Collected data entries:
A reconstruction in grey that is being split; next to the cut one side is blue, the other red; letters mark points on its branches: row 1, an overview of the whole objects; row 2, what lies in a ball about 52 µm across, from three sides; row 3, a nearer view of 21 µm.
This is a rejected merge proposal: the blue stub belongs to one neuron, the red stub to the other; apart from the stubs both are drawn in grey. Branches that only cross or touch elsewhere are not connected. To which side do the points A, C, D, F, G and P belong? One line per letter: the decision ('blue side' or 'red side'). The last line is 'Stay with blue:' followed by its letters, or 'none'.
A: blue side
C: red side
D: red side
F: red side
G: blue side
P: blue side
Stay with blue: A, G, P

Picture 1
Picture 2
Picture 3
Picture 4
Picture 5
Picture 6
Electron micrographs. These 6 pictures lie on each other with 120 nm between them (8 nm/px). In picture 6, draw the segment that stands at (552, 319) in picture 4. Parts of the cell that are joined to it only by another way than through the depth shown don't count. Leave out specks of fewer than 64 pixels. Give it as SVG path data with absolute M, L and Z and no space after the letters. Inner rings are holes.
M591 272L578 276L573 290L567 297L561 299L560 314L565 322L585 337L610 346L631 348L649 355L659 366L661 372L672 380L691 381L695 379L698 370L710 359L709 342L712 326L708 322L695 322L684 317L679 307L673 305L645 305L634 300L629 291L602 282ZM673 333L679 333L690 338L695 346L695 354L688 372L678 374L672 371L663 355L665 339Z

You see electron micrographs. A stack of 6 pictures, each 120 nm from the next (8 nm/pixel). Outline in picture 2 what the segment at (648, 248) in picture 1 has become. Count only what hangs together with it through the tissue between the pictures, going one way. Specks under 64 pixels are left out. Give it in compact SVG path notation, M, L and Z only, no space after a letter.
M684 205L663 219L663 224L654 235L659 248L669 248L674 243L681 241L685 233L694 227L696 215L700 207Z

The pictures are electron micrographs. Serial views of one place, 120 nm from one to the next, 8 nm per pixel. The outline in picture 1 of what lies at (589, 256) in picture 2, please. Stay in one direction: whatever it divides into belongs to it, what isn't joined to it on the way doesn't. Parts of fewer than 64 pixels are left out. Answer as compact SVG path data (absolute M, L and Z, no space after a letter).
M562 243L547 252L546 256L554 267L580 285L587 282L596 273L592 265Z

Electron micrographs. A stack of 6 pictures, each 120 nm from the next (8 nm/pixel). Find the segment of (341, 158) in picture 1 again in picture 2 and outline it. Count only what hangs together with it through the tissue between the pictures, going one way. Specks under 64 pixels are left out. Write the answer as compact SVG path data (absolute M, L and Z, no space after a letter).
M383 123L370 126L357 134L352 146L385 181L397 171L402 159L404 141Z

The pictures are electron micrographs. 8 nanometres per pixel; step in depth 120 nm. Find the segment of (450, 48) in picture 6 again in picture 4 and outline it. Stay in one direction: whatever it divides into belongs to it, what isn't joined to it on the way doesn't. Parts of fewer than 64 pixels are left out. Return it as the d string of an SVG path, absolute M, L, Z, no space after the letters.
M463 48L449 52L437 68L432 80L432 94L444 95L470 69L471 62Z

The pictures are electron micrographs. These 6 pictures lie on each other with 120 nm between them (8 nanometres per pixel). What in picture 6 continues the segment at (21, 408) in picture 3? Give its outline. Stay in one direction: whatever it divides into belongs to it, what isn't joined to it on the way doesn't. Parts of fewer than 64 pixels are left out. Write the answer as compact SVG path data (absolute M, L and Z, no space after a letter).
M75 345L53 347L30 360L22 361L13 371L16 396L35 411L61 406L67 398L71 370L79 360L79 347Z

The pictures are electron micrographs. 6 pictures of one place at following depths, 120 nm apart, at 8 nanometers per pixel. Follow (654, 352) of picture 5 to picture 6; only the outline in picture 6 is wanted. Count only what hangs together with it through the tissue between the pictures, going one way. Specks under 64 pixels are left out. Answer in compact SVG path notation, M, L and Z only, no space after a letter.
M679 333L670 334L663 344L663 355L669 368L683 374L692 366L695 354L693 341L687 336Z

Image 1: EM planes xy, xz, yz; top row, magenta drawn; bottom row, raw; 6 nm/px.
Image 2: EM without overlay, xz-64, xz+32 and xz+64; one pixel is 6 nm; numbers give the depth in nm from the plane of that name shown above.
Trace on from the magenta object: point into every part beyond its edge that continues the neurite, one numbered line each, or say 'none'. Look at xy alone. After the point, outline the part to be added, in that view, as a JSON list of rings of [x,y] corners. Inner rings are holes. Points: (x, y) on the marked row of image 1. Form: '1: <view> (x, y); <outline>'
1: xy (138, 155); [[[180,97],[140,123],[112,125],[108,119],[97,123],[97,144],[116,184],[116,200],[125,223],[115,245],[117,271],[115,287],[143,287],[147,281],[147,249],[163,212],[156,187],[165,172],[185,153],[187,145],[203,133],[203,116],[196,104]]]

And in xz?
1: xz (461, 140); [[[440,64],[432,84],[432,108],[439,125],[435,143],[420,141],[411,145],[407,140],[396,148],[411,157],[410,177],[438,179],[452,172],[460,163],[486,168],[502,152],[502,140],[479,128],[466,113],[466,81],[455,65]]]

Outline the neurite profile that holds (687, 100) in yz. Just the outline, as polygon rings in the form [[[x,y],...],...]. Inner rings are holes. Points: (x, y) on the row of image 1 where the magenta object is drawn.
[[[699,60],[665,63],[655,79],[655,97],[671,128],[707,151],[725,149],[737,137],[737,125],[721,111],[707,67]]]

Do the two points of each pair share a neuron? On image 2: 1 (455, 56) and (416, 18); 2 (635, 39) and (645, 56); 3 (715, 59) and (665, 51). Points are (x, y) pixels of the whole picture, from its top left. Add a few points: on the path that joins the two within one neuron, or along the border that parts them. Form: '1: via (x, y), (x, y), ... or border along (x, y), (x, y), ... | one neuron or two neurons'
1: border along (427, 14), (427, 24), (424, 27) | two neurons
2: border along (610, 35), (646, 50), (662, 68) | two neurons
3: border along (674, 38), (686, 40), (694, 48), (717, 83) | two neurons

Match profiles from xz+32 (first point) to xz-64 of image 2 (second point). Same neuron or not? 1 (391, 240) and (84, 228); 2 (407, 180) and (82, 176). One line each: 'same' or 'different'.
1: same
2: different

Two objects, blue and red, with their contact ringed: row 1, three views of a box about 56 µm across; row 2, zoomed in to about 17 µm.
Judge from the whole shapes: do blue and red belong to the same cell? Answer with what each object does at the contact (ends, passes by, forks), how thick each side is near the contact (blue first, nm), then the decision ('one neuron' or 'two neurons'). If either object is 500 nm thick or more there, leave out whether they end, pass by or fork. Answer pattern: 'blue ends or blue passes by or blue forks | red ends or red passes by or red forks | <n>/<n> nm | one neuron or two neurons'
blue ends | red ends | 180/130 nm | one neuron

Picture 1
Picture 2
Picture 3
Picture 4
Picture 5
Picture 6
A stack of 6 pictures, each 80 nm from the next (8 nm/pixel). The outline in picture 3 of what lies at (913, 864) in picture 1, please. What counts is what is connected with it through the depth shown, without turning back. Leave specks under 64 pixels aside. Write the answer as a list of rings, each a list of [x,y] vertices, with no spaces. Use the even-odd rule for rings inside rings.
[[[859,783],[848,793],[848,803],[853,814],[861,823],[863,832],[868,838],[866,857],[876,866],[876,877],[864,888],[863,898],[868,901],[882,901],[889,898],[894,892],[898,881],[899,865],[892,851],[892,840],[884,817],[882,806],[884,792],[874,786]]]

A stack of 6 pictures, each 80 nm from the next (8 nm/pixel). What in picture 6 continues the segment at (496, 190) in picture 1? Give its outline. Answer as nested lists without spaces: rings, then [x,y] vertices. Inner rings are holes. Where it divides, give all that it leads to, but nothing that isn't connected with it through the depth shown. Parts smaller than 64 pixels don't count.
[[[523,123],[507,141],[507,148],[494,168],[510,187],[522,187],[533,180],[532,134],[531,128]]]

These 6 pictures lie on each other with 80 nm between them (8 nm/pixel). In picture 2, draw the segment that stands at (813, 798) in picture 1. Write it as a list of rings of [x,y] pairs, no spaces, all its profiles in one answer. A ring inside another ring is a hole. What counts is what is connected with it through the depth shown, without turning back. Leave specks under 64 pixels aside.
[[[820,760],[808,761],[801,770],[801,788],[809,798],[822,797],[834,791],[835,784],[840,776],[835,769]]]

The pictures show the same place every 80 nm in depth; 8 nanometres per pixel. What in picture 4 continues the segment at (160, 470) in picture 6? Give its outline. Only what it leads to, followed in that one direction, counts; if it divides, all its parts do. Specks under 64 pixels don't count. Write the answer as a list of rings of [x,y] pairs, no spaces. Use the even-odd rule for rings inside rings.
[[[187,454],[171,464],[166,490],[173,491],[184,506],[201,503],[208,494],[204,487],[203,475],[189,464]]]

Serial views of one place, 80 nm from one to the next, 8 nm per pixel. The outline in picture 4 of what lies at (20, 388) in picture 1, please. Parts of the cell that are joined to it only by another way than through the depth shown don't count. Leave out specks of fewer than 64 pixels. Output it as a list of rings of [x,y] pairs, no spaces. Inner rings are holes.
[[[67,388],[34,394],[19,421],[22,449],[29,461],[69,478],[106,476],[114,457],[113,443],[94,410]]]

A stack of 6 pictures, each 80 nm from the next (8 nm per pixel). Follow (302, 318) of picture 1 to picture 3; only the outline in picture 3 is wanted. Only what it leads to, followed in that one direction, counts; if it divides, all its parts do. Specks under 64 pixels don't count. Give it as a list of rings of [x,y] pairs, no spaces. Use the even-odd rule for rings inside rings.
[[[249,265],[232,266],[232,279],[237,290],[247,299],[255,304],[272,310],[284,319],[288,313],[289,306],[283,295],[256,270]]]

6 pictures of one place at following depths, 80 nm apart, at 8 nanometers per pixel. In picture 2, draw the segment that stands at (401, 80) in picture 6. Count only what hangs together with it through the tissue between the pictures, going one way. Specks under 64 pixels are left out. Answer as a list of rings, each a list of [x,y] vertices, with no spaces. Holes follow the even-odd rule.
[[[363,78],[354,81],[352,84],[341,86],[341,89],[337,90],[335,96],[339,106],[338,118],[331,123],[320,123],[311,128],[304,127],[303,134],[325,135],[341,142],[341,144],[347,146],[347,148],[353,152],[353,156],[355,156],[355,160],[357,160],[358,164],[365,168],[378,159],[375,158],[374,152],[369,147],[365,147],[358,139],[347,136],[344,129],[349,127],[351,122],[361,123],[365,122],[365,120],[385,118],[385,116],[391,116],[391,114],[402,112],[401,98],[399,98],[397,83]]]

THE TASK: Starting from the records above, filter out all lines except those containing the word "three".

WRITTEN SOLUTION:
A reconstruction in grey that is being split; next to the cut one side is blue, the other red; letters mark points on its branches: row 1, an overview of the whole objects; row 2, what lies in a ball about 52 µm across, from three sides; row 3, a nearer view of 21 µm.
Two objects, blue and red, with their contact ringed: row 1, three views of a box about 56 µm across; row 2, zoomed in to about 17 µm.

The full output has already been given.